* [Document excerpt]
She Comes First was written by Ian Kerner. This chapter summary was written by Sam Fury.
Here’s an A-to-Z of terms, tips, and ideas you’ll come across as we explore the art of foreplay. Use them to build anticipation, deepen intimacy, and make every moment count.
Anticipation: Create a strong sense of expectation. A little goes a long way—think a hushed phone call from work, a whispered word over dinner, or a glancing touch on the nape of her neck.
Avoid: During foreplay, avoid direct contact with her genitals for at least ten minutes. Focus on other areas of her body first. Save the genital kiss for last—it’ll be worth the wait.
Awareness: Stay tuned in to her responses. Each moment builds on the last, creating a seamless and connected experience.
Bath, a: Cleanliness matters. A shared bath or shower can be part of foreplay, transforming any pre-date jitters into a romantic, intimate ritual.
Beard: Unless you have a full, soft beard, consider shaving—stubble can be abrasive on sensitive skin.
Body, hers: Skin is our largest sexual organ. Treat her whole body as one big erogenous zone.
Breasts: Breast fondling often excites men more than women, but many women still enjoy it. Every woman’s sensitivity differs—start gently and pay attention to feedback.
Breath: Skip brushing and flossing right before—you could cause micro-cuts in your mouth. Opt for a mild mouthwash instead.
Breathing, hers: Her breath rate and abdominal contractions are often stronger indicators of arousal than wetness.
Candles: Men often prefer light, women often prefer dark. Candlelight is the perfect middle ground.
Communication: Use both verbal and physical communication. Keep it positive and constructive.
Fantasies: Women tend to fantasize in more situational or narrative ways, while men often focus on the visual or graphic. That said, there’s plenty of overlap in the kinks both enjoy.

* [Provided records]
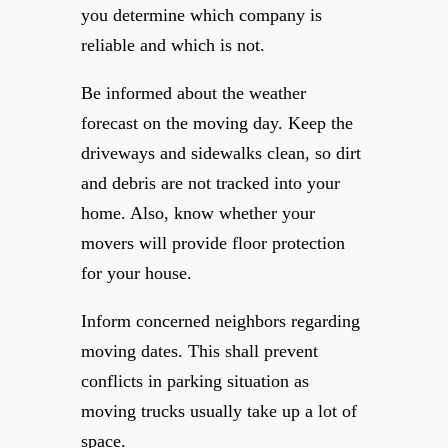
you determine which company is
reliable and which is not.
Be informed about the weather
forecast on the moving day. Keep the
driveways and sidewalks clean, so dirt
and debris are not tracked into your
home. Also, know whether your
movers will provide floor protection
for your house.
Inform concerned neighbors regarding
moving dates. This shall prevent
conflicts in parking situation as
moving trucks usually take up a lot of
space.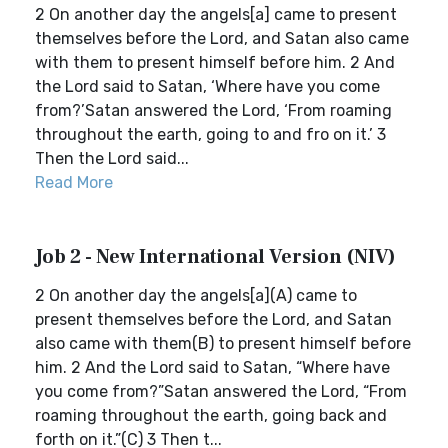
2 On another day the angels[a] came to present
themselves before the Lord, and Satan also came
with them to present himself before him. 2 And
the Lord said to Satan, ‘Where have you come
from?’Satan answered the Lord, ‘From roaming
throughout the earth, going to and fro on it.’ 3
Then the Lord said...
Read More
Job 2 - New International Version (NIV)
2 On another day the angels[a](A) came to
present themselves before the Lord, and Satan
also came with them(B) to present himself before
him. 2 And the Lord said to Satan, “Where have
you come from?”Satan answered the Lord, “From
roaming throughout the earth, going back and
forth on it.”(C) 3 Then t...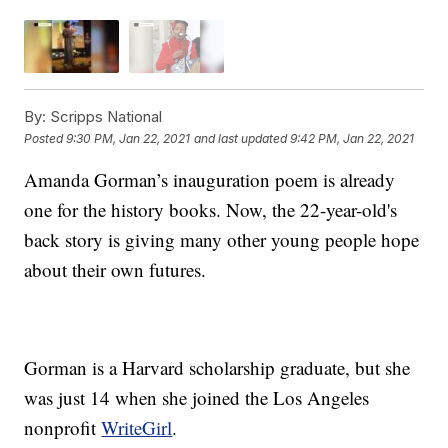
By:
Scripps National
Posted
9:30 PM, Jan 22, 2021
and last updated
9:42 PM, Jan 22, 2021
Amanda Gorman’s inauguration poem is already
one for the history books. Now, the 22-year-old's
back story is giving many other young people hope
about their own futures.
Gorman is a Harvard scholarship graduate, but she
was just 14 when she joined the Los Angeles
nonprofit
WriteGirl
.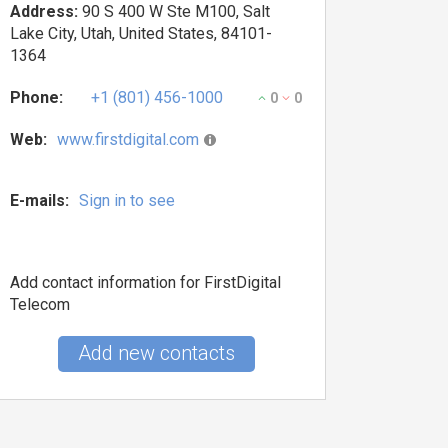
Address:
90 S 400 W Ste M100, Salt
Lake City, Utah, United States, 84101-
1364
Phone:
+1 (801) 456-1000
0
0
Web:
www.firstdigital.com
E-mails:
Sign in to see
Add contact information for FirstDigital
Telecom
Add new contacts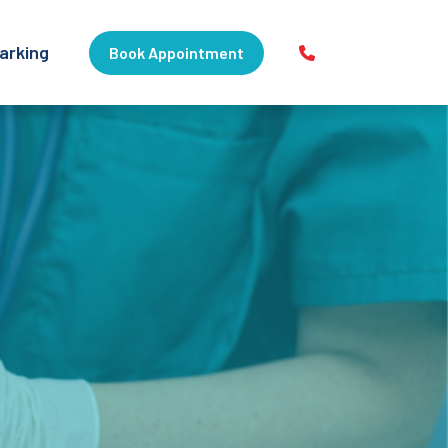
arking
Book Appointment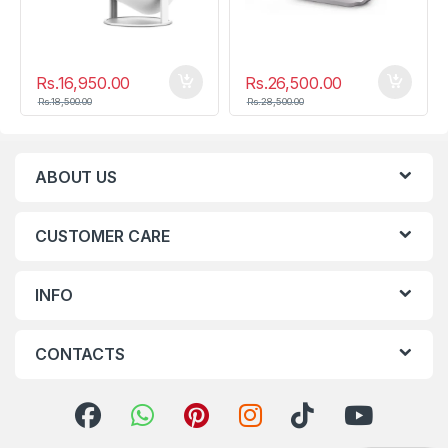
Rs.
16,950.00
Rs.
26,500.00
Rs.
18,500.00
Rs.
28,500.00
ABOUT US
CUSTOMER CARE
INFO
CONTACTS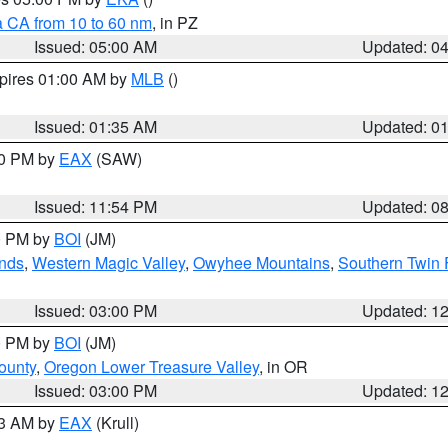
a CA from 10 to 60 nm
, in PZ
Issued: 05:00 AM
Updated: 0
xpires 01:00 AM by
MLB
()
Issued: 01:35 AM
Updated: 0
00 PM by
EAX
(SAW)
Issued: 11:54 PM
Updated: 0
00 PM by
BOI
(JM)
nds
,
Western Magic Valley
,
Owyhee Mountains
,
Southern Twin 
Issued: 03:00 PM
Updated: 1
00 PM by
BOI
(JM)
ounty
,
Oregon Lower Treasure Valley
, in OR
Issued: 03:00 PM
Updated: 1
03 AM by
EAX
(Krull)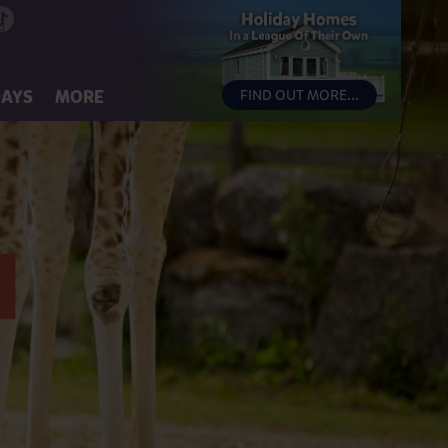
DAYS
MORE
FIND OUT MORE...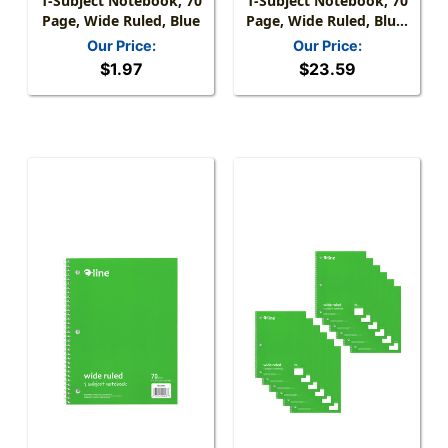
1-Subject Notebook, 70
1-Subject Notebook, 70
Page, Wide Ruled, Blue
Page, Wide Ruled, Blue,
Pack Of 12
Our Price:
Our Price:
$1.97
$23.59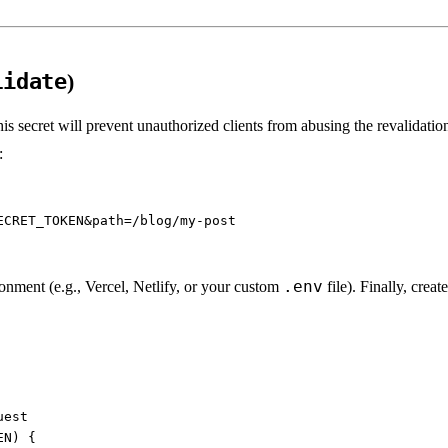
lidate
)
his secret will prevent unauthorized clients from abusing the revalidati
:
.env
onment (e.g., Vercel, Netlify, or your custom
file). Finally, crea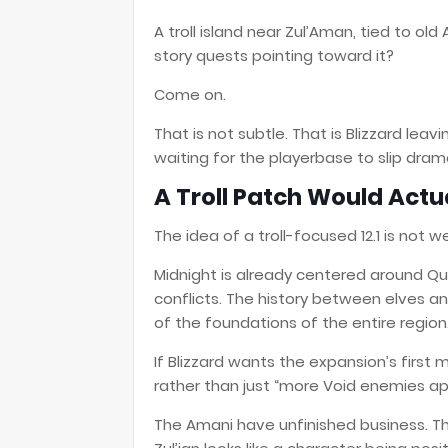
A troll island near Zul’Aman, tied to ol
story quests pointing toward it?
Come on.
That is not subtle. That is Blizzard lea
waiting for the playerbase to slip drama
A Troll Patch Would Act
The idea of a troll-focused 12.1 is not wei
Midnight is already centered around Que
conflicts. The history between elves and
of the foundations of the entire region
If Blizzard wants the expansion’s first
rather than just “more Void enemies appe
The Amani have unfinished business. T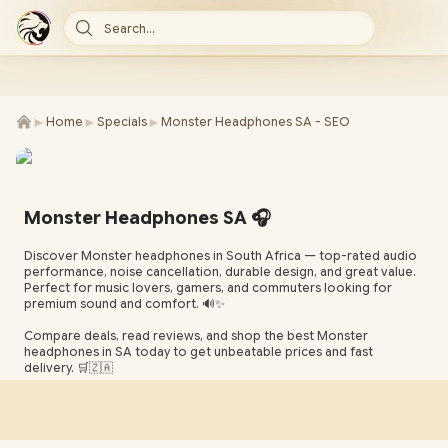
Search...
►
►
►
Home
Specials
Monster Headphones SA - SEO
Monster Headphones SA 🎧
Discover Monster headphones in South Africa — top-rated audio
performance, noise cancellation, durable design, and great value.
Perfect for music lovers, gamers, and commuters looking for
premium sound and comfort. 🔊✨
Compare deals, read reviews, and shop the best Monster
headphones in SA today to get unbeatable prices and fast
delivery. 🛒🇿🇦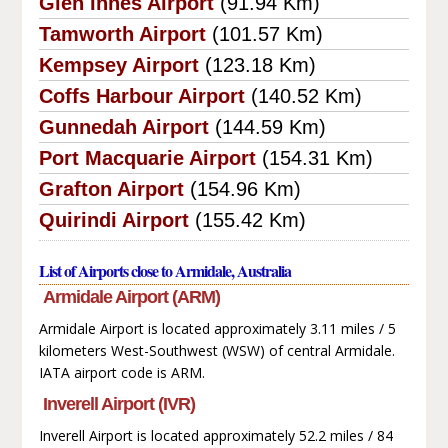
Glen Innes Airport
(91.94 Km)
Tamworth Airport
(101.57 Km)
Kempsey Airport
(123.18 Km)
Coffs Harbour Airport
(140.52 Km)
Gunnedah Airport
(144.59 Km)
Port Macquarie Airport
(154.31 Km)
Grafton Airport
(154.96 Km)
Quirindi Airport
(155.42 Km)
List of Airports close to Armidale, Australia
Armidale Airport (ARM)
Armidale Airport is located approximately 3.11 miles / 5
kilometers West-Southwest (WSW) of central Armidale.
IATA airport code is ARM.
Inverell Airport (IVR)
Inverell Airport is located approximately 52.2 miles / 84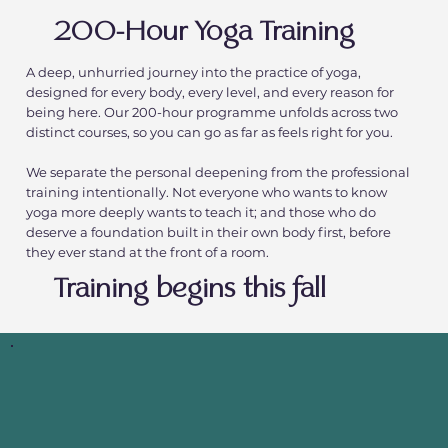
200-Hour Yoga Training
A deep, unhurried journey into the practice of yoga,
designed for every body, every level, and every reason for
being here. Our 200-hour programme unfolds across two
distinct courses, so you can go as far as feels right for you.
We separate the personal deepening from the professional
training intentionally. Not everyone who wants to know
yoga more deeply wants to teach it; and those who do
deserve a foundation built in their own body first, before
they ever stand at the front of a room.
Training begins this fall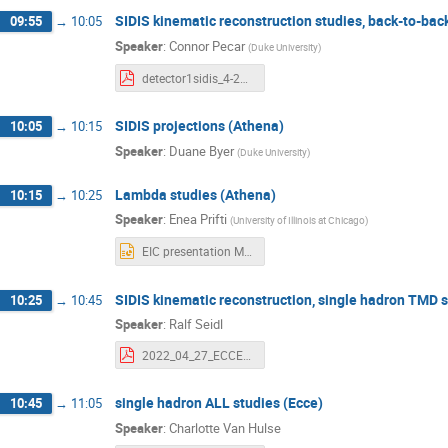
SIDIS kinematic reconstruction studies, back-to-bac
09:55
→
10:05
Speaker
:
Connor Pecar
(
Duke University
)
detector1sidis_4-27-22.pdf
SIDIS projections (Athena)
10:05
→
10:15
Speaker
:
Duane Byer
(
Duke University
)
Lambda studies (Athena)
10:15
→
10:25
Speaker
:
Enea Prifti
(
University of Illinois at Chicago
)
EIC presentation May 27th 2022.pptx
SIDIS kinematic reconstruction, single hadron TMD s
10:25
→
10:45
Speaker
:
Ralf Seidl
2022_04_27_ECCE_kineSivColTMD.pdf
single hadron ALL studies (Ecce)
10:45
→
11:05
Speaker
:
Charlotte Van Hulse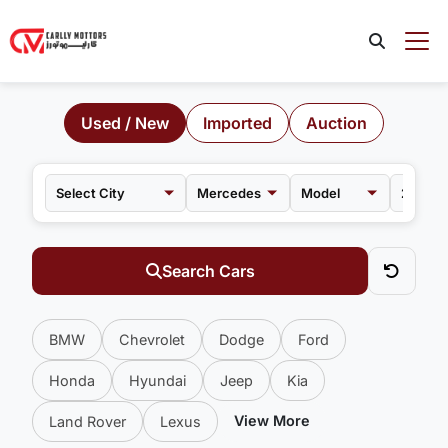
Used / New
Imported
Auction
Mercedes
Model
Search Cars
BMW
Chevrolet
Dodge
Ford
Honda
Hyundai
Jeep
Kia
View More
Land Rover
Lexus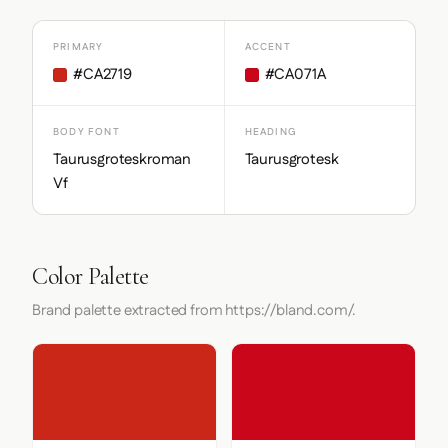
PRIMARY
ACCENT
#CA2719
#CA071A
BODY FONT
HEADING
Taurusgroteskroman
Taurusgrotesk
Vf
Color Palette
Brand palette extracted from https://bland.com/.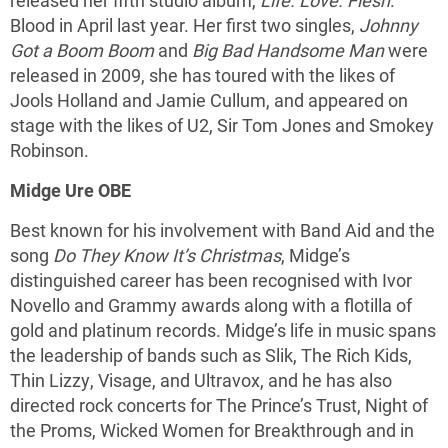
released her fifth studio album,
Life. Love. Flesh
.
Blood in April last year. Her first two singles,
Johnny
Got a Boom Boom
and
Big Bad Handsome Man
were
released in 2009, she has toured with the likes of
Jools Holland and Jamie Cullum, and appeared on
stage with the likes of U2, Sir Tom Jones and Smokey
Robinson.
Midge Ure OBE
Best known for his involvement with Band Aid and the
song
Do They Know It’s Christmas
, Midge’s
distinguished career has been recognised with Ivor
Novello and Grammy awards along with a flotilla of
gold and platinum records. Midge’s life in music spans
the leadership of bands such as Slik, The Rich Kids,
Thin Lizzy, Visage, and Ultravox, and he has also
directed rock concerts for The Prince’s Trust, Night of
the Proms, Wicked Women for Breakthrough and in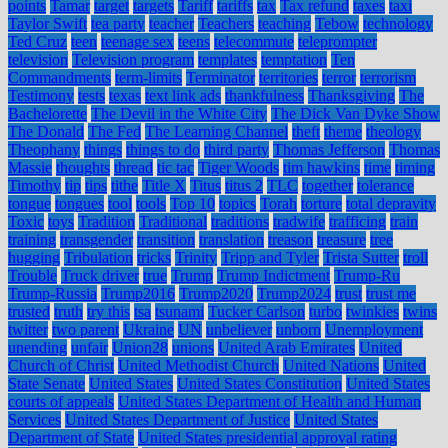
points
Tamar
target
targets
Tariff
tariffs
tax
Tax refund
taxes
taxi
Taylor Swift
tea party
teacher
Teachers
teaching
Tebow
technology
Ted Cruz
teen
teenage sex
teens
telecommute
teleprompter
television
Television program
templates
temptation
Ten
Commandments
term-limits
Terminator
territories
terror
terrorism
Testimony
tests
texas
text link ads
thankfulness
Thanksgiving
The
Bachelorette
The Devil in the White City
The Dick Van Dyke Show
The Donald
The Fed
The Learning Channel
theft
theme
theology
Theophany
things
things to do
third party
Thomas Jefferson
Thomas
Massie
thoughts
thread
tic tac
Tiger Woods
tim hawkins
time
timing
Timothy
tip
tips
tithe
Title X
Titus
titus 2
TLC
together
tolerance
tongue
tongues
tool
tools
Top 10
topics
Torah
torture
total depravity
Toxic
toys
Tradition
Traditional
traditions
tradwife
trafficing
train
training
transgender
transition
translation
treason
treasure
tree
hugging
Tribulation
tricks
Trinity
Tripp and Tyler
Trista Sutter
troll
Trouble
Truck driver
true
Trump
Trump Indictment
Trump-Ru
Trump-Russia
Trump2016
Trump2020
Trump2024
trust
trust me
trusted
truth
try this
tsa
tsunami
Tucker Carlson
turbo
twinkies
twins
twitter
two parent
Ukraine
UN
unbeliever
unborn
Unemployment
unending
unfair
Union28
unions
United Arab Emirates
United
Church of Christ
United Methodist Church
United Nations
United
State Senate
United States
United States Constitution
United States
courts of appeals
United States Department of Health and Human
Services
United States Department of Justice
United States
Department of State
United States presidential approval rating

* [Task instructions]
A. Answer each of the following from the foreplay glossary, one line per answer, marked to match:
(i) For how long does it recommend avoiding direct genital contact?
(ii) What does it suggest using in place of brushing and flossing right before?
(iii) What type of lighting does it call the middle ground?
B. Render this sentence from the foreplay glossary in Spanish: "Skin is our largest sexual organ."
C. Write a continuation of the foreplay glossary, picking up after its final entry.

* [Task responses]
A.
(i) At least ten minutes.
(ii) A mild mouthwash.
(iii) Candlelight.

B. La piel es nuestro órgano sexual más grande.

C.
Fantasize, together: Weave a story into your foreplay or read one aloud together.
Fantasize, separately: It’s fine if she keeps some fantasies private—even if she thinks about them while you’re together.
Fantasy vs. Reality: Some fantasies are best left as just that—fantasies.
Fellatio: Receiving oral isn’t a green light to climax during foreplay. If you love to finish that way, consider a ‘taster’ now and save the finale for later.
Fingers, stimulation: When the time is right, use the right blend of pressure, motion, and rhythm. Keep fingernails trimmed and smooth.
Hair, pubic: Her grooming style is her choice—respect it.
Kissing: According to Tantra, a woman’s upper lip is one of her most erogenous zones. Cunnilingus can be thought of as an extended, full-body kiss.
Language: Many men enjoy dirty talk—some women do too.
Lingerie: Admire it before you remove it. Good lingerie is costly—don’t rip it in a rush.
Lubricant, artificial: If she doesn’t lubricate easily, don’t take it personally. Saliva works well for oral play. Otherwise, opt for a water-based option like Astroglide.
Massage, foot: A foot massage is an underrated erotic touch. Keep both hands on one foot, working the entire area with steady, connected pressure.
Masterbation: No two women masturbate the same way, but many focus on the clitoral head and avoid it right after orgasm due to sensitivity.
Masterbation, shared: Watching each other can be deeply intimate and a great way to learn what she likes. Let her know you find it arousing and educational.
Music: Music can set the pace and help you both relax and connect. Choose tracks that let you synchronize with each other.
Orgasms, multiple: If she climaxes during foreplay, switch to gentler stimulation—like kissing or cuddling—before moving into coreplay.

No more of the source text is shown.